Texto:
━━━━━━

Dado que las subidas de los tipos de interés surten efecto con bastante retraso, aún no hemos observado las consecuencias de las medidas de endurecimiento adoptadas hasta ahora por los bancos centrales. Ahora el peligro para las economías es que los bancos centrales vayan demasiado lejos. Pero, teniendo en cuenta su punto de partida –el actual ciclo de endurecimiento se inició con unos tipos oficiales cero o incluso negativos–, es probable que los responsables de las políticas económicas crean que es más arriesgado no endurecer lo suficiente que endurecer demasiado.
Sin embargo, la cruda realidad es que las economías necesitan la inflación para erosionar el valor del enorme endeudamiento de los sectores público y privado que se han acumulado durante la pasada o las últimas dos décadas. La realpolitik significa que los bancos centrales bien podrían tener que aceptar una inflación más elevada de la que les exige su objetivo. Esto podría traducirse en un cambio en su cometido o, más probable, en que hagan la vista gorda cuando la inflación supere su objetivo, siempre y cuando no lo haga de manera desmesurada.

━━━━━━

Entradas de datos recopiladas:
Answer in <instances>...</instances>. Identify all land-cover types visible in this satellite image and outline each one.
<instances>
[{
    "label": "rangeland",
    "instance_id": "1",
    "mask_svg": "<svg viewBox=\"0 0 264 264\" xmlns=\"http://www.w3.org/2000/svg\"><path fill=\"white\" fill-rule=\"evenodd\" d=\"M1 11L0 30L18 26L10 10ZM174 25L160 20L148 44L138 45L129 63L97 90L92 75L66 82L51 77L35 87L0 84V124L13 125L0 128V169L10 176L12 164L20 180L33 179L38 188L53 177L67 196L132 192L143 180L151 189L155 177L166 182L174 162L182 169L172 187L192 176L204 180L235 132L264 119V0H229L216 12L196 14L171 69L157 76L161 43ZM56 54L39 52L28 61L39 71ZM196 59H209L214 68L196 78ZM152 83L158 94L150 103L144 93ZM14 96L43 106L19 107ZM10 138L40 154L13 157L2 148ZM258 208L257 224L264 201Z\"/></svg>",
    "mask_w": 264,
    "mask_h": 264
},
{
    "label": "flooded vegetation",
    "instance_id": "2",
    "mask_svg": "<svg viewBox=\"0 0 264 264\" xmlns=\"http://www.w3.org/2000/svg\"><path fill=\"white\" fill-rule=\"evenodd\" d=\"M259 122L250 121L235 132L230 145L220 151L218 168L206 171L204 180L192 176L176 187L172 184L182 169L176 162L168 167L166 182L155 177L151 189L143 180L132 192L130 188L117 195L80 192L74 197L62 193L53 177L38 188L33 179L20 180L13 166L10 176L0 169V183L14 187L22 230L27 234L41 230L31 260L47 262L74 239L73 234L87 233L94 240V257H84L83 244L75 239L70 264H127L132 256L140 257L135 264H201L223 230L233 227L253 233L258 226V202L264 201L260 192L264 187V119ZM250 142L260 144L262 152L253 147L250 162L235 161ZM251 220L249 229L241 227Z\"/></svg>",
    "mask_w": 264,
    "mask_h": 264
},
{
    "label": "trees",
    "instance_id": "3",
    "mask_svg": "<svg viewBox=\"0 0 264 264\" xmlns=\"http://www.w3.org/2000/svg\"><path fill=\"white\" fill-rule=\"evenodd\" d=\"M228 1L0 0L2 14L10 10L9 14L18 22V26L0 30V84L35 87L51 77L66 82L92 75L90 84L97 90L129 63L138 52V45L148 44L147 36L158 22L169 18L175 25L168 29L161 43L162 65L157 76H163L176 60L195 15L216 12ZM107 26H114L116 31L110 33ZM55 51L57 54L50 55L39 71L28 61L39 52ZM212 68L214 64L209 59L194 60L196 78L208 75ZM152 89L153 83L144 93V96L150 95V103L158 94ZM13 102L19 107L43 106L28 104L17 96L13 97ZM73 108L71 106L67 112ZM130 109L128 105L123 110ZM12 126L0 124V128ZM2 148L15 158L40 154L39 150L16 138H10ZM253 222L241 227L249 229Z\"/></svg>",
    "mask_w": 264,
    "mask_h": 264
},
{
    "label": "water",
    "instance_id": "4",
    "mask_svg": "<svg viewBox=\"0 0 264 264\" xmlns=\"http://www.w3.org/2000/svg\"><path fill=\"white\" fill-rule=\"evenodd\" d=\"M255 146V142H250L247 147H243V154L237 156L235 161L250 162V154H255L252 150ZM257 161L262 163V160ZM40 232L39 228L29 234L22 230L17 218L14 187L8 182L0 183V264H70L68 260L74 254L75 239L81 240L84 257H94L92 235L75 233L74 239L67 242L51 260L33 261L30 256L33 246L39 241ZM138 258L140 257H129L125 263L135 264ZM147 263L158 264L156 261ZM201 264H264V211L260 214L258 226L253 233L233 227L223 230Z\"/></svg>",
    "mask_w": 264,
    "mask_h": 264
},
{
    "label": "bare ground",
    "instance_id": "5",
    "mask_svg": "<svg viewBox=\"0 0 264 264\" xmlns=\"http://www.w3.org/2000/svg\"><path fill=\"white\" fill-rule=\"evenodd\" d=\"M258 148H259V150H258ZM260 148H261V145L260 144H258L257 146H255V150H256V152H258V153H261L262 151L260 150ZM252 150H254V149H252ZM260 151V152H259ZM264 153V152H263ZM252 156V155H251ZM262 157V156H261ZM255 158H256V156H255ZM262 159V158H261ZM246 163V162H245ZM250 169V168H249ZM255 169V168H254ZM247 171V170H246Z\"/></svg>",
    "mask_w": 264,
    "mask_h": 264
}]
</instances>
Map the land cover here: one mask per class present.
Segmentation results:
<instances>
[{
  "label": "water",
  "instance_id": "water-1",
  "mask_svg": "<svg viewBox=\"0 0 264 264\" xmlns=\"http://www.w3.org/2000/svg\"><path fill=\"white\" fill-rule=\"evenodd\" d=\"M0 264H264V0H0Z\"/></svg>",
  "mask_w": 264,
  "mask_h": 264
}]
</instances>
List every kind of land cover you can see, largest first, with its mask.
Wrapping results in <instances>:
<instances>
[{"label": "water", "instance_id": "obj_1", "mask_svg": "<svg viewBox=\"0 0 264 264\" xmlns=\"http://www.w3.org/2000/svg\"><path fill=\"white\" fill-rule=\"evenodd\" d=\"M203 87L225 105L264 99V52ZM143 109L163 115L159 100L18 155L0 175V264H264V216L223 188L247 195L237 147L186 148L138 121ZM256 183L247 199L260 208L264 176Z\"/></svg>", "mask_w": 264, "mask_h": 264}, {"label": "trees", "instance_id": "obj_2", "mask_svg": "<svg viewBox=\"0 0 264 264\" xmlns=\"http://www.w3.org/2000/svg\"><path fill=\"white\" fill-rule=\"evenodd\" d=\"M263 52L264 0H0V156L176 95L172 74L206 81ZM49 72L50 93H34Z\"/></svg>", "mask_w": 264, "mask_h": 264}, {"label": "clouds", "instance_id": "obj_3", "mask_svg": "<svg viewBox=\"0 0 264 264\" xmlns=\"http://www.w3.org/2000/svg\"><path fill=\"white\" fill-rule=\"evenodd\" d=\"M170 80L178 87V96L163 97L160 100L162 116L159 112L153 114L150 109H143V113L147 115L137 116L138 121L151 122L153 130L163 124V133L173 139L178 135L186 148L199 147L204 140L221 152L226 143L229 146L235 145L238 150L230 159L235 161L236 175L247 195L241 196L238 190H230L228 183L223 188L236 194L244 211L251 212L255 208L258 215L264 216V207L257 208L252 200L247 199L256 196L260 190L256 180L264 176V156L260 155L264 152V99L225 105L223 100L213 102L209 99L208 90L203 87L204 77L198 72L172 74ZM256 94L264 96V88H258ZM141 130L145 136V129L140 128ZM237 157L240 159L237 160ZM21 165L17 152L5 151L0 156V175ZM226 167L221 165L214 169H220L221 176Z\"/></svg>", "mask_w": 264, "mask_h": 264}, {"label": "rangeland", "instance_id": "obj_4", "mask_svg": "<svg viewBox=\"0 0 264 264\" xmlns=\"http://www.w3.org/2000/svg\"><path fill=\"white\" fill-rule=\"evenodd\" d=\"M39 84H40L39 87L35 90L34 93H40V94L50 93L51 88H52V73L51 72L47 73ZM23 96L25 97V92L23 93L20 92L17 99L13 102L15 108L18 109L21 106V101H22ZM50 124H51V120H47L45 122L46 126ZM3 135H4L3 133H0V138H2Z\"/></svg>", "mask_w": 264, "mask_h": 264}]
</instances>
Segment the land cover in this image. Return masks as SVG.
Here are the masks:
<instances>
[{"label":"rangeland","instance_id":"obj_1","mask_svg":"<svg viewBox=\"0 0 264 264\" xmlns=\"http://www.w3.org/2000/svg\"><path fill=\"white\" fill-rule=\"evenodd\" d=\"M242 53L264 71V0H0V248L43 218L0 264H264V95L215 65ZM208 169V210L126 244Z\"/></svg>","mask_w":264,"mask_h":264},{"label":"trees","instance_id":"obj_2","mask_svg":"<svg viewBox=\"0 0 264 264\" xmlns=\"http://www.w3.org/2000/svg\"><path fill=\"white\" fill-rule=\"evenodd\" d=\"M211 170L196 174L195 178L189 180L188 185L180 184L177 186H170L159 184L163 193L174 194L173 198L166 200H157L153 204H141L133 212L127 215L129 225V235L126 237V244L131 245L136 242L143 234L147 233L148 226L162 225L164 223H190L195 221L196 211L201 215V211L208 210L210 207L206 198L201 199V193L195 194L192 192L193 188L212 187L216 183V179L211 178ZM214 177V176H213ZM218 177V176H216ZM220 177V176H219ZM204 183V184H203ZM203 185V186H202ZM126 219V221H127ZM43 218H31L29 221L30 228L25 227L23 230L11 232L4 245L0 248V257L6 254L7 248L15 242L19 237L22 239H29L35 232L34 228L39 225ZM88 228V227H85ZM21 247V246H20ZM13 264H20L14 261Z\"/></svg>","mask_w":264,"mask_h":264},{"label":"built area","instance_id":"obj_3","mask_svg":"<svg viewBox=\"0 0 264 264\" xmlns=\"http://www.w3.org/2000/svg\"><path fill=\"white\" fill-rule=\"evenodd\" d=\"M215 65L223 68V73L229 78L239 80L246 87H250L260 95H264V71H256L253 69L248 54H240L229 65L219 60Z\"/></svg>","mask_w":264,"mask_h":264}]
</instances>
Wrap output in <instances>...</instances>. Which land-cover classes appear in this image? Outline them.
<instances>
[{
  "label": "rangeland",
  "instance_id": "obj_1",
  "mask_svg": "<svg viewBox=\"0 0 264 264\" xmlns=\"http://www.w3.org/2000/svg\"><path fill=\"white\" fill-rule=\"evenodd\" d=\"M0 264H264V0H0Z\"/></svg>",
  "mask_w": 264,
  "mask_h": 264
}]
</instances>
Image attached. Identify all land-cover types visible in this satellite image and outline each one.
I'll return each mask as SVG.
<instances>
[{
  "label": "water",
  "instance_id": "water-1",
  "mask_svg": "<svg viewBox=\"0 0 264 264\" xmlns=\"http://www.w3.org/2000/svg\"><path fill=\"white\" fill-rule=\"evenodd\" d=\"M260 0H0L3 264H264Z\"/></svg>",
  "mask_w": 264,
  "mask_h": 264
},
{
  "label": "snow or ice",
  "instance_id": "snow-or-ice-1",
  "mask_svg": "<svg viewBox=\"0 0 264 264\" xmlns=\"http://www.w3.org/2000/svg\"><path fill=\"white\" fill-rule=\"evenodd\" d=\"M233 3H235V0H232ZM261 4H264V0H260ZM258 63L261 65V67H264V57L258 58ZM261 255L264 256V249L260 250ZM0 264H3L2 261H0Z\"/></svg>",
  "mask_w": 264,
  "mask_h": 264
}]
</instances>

━━━━━━

Lista de actividades:
- 1) Según el texto sobre los bancos centrales, ¿con qué tipos oficiales empezó el actual ciclo de endurecimiento?
- 2) Reanuda el texto sobre los bancos centrales a partir de su última oración.

Respuestas del ejercicio:
- 1) Con unos tipos oficiales cero o incluso negativos.

- 2)
Mientras tanto, es probable que los bancos centrales avancen de forma natural hacia la adopción de monedas digitales, lo que les ayudará a orientar el estímulo de forma mucho más precisa y eficaz y les abrirá las puertas a otras herramientas políticas no convencionales. Por el momento, sin embargo, solo pueden contar con las herramientas contundentes que ya tienen.
Como consecuencia de esta combinación de limitaciones políticas, de los cambios en las funciones de reacción de los bancos centrales y del hecho de que los responsables de las políticas económicas no podrán mantener los tipos de interés contenidos en mínimos históricos, es probable que los mercados se enfrenten a nuevos aumentos de la volatilidad. Es probable que las fluctuaciones del mercado que hemos observado durante los últimos meses se conviertan en la norma, sobre todo en la renta fija. (Véase la fig. 1 – Índice MOVE)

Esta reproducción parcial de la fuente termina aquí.